Hauptinhalt

Wurzen – 2015

»Hier ist Wunderland«

Das BIldlogo des Tages der Sachsen in Wurzen.

Wurzen war eine Reise wert! Die Wurzener hatten das Ringelnatz-Zitat »Überall ist Wunderland« kurzerhand klarer lokalisiert und unter dem Motto »Hier ist Wunderland« am ersten Septemberwochenende 2015 in ihre Stadt eingeladen. Und Wurzen war Wunderland!

Tausende Menschen in den Gassen der Altstadt. An jeder Ecke Musik und Unterhaltung. Auf 15 Bühnen gab es Programm. Vereine, Unternehmen, Institutionen aus ganz Sachsen präsentierten sich und sorgten in den Themenmeilen für unglaubliche Vielfalt. Der Stadtpark – ohnehin schon ein Kleinod – verwandelte sich in ein Märchenland. Hier begegneten den Gästen Fabel- und Sagenfiguren, die speziell für den »Tag der Sachsen« nach Wurzen gekommen waren. Noch heute zaubert die Erinnerung an diese Wunderwelt den Menschen ein Lächeln ins Gesicht. Ja – das müssten wir mal wieder machen....

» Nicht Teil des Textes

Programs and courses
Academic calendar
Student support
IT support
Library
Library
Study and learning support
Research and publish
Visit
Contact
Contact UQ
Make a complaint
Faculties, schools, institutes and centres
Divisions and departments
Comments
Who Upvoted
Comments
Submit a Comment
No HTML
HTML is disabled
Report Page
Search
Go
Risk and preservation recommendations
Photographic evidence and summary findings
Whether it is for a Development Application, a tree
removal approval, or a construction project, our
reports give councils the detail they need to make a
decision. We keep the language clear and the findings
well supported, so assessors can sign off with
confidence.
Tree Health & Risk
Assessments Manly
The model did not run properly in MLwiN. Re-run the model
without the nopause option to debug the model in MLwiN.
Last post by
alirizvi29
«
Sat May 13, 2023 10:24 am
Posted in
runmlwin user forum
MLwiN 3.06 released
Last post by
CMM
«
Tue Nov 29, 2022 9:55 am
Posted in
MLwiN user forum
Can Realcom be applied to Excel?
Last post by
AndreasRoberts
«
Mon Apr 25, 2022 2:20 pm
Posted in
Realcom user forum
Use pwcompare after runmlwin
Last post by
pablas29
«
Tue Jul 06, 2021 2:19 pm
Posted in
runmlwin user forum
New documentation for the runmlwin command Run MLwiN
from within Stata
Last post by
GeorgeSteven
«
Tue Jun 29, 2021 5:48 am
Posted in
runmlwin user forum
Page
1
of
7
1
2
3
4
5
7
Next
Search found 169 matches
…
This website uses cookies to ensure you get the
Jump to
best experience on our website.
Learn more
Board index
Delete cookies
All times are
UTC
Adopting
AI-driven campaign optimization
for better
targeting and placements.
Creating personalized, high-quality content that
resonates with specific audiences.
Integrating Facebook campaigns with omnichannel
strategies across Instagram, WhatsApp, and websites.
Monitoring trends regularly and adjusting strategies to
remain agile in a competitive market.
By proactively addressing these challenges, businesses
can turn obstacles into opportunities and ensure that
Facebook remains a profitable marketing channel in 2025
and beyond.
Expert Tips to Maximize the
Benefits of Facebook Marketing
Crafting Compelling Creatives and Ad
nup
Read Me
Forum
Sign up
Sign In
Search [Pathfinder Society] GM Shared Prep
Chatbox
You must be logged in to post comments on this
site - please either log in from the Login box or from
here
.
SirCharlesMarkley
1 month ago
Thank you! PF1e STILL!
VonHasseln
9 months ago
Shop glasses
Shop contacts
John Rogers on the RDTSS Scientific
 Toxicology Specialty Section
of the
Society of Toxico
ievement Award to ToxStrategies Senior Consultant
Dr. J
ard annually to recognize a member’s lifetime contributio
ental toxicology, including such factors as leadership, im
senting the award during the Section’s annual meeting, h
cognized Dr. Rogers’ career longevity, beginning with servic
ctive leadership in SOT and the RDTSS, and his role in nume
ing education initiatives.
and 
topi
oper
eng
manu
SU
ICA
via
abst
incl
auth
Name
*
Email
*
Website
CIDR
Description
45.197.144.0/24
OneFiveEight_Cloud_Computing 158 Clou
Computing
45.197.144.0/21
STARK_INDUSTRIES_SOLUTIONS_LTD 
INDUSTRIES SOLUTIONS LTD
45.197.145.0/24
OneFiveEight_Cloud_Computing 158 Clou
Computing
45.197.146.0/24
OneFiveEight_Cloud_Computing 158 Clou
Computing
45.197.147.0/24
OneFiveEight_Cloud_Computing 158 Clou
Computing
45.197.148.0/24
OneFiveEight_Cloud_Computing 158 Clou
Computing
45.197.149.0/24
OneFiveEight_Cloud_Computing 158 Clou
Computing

Wirklich? Vielleicht ist es ganz gut, an dieser Stelle mal die andere Perspektive einfließen zu lassen. Denn dass die Besucher auch knapp zehn Jahre nach dem Festwochenende noch schwärmen, ist das Ergebnis einer unvorstellbaren Organisation. Wir – die damals zum »Projektbüro« gehörten, können heute kaum noch nachvollziehen, wie wir das geschafft haben. Wir waren keine Event-Manager, sondern Mitarbeiter der Stadtverwaltung… Mit mehr oder weniger Erfahrung in der Veranstaltungs-Organisation. Was uns jedoch einte: Wir wollten ein tolles Wochenende auf die Beine stellen. Die Herausforderungen haben uns zusammengeschweißt. Noch heute treffen wir uns regelmäßig (auch diejenigen, die nicht mehr in Wurzen arbeiten) und gehen chinesisch Essen. Das war damals unser Ventil – wenn der Riemen mal total runter war. Tür zu und erst mal »All you can eat«, dann lief es wieder. Vielleicht nicht gleich rund… Denn wir hatten ja nicht wirklich eine Vorstellung, was selbst im Vorfeld des Festes zu bewältigen war. Beispielsweise die Teilnahme an Messen und Präsentationen auf den verschiedensten Veranstaltungen in Nah und Näher, oft auch an den Wochenenden. Absprachen mit der Staatskanzlei. Es galt die Infrastruktur der Stadt genau unter die Lupe zu nehmen und zu schauen, wo und wie wir unsere Straßen und Plätze in eine erlebbare Veranstaltungsfläche verwandeln. Die Stadt war einfach zu klein, die Gassen zu eng. Noch dazu mussten Parkplätze gefunden werden. Stadtnah natürlich. Aber einen Busshuttle brauchten wir auch.

Ein Mann schnitzt auf eienm Volksfest.
© Stadt Wurzen I Sächsische Staatskanzlei

Rettungsdienst, Feuerwehr, Polizei – jeder hatte seine Wünsche, Vorschriften und setzte seine Rahmenbedingungen. Manchmal war die Decke an allen Enden zu kurz, manchmal wurde passend gemacht, was nicht ganz passte. Ganz abgesehen vom finanziellen Aspekt…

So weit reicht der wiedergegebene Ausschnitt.